O professor, natural de Araguaína (TO), destaca que o verdadeiro problema na região não é a água, mas a falta de emprego:

“É justo, por causa desse 0,005%, frear a retirada de lítio na região? Quantas pessoas tiveram que sair do Vale do Jequitinhonha por falta de trabalho e agora estão voltando de São Paulo e Rio de Janeiro, podendo viver com suas famílias? Qual apartheid dói em nossos corações?

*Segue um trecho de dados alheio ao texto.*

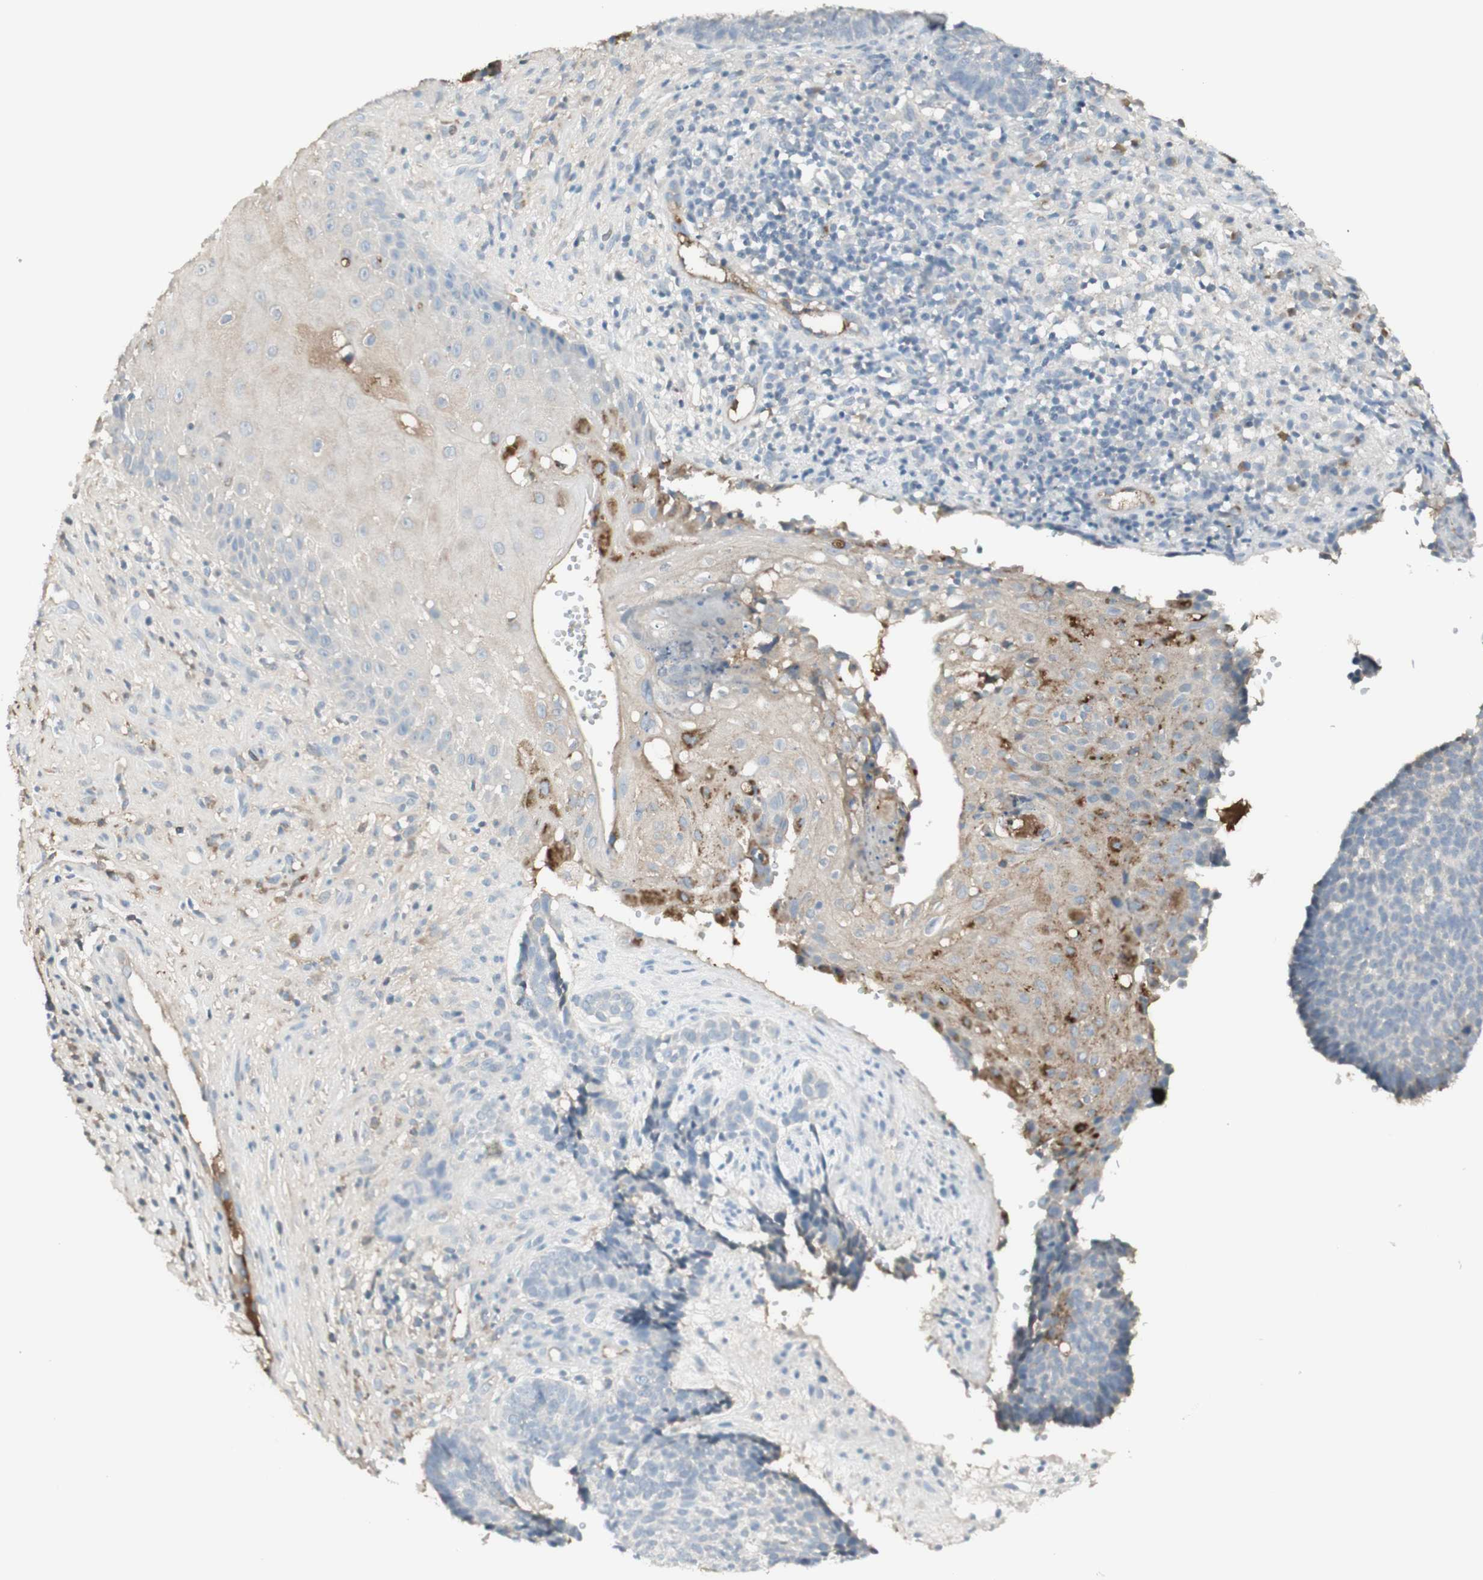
{"staining": {"intensity": "negative", "quantity": "none", "location": "none"}, "tissue": "skin cancer", "cell_type": "Tumor cells", "image_type": "cancer", "snomed": [{"axis": "morphology", "description": "Basal cell carcinoma"}, {"axis": "topography", "description": "Skin"}], "caption": "High magnification brightfield microscopy of skin cancer stained with DAB (brown) and counterstained with hematoxylin (blue): tumor cells show no significant staining.", "gene": "IFNG", "patient": {"sex": "male", "age": 84}}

Consultem especialistas em hidrologia, eles vão dizer que essa retirada é insignificante”.

Ele afirma ainda que falar em “apartheid hídrico” é hipocrisia:

“Frear a mineração predatória é ótimo. Agora busquem as razões e mostrem onde ela é realmente predatória. O que não dá é inventar história. É hipocrisia dizer que falta água por causa da mineração de lítio. O povo sofre é por falta de política pública e de pessoas sérias que resolvam os problemas”.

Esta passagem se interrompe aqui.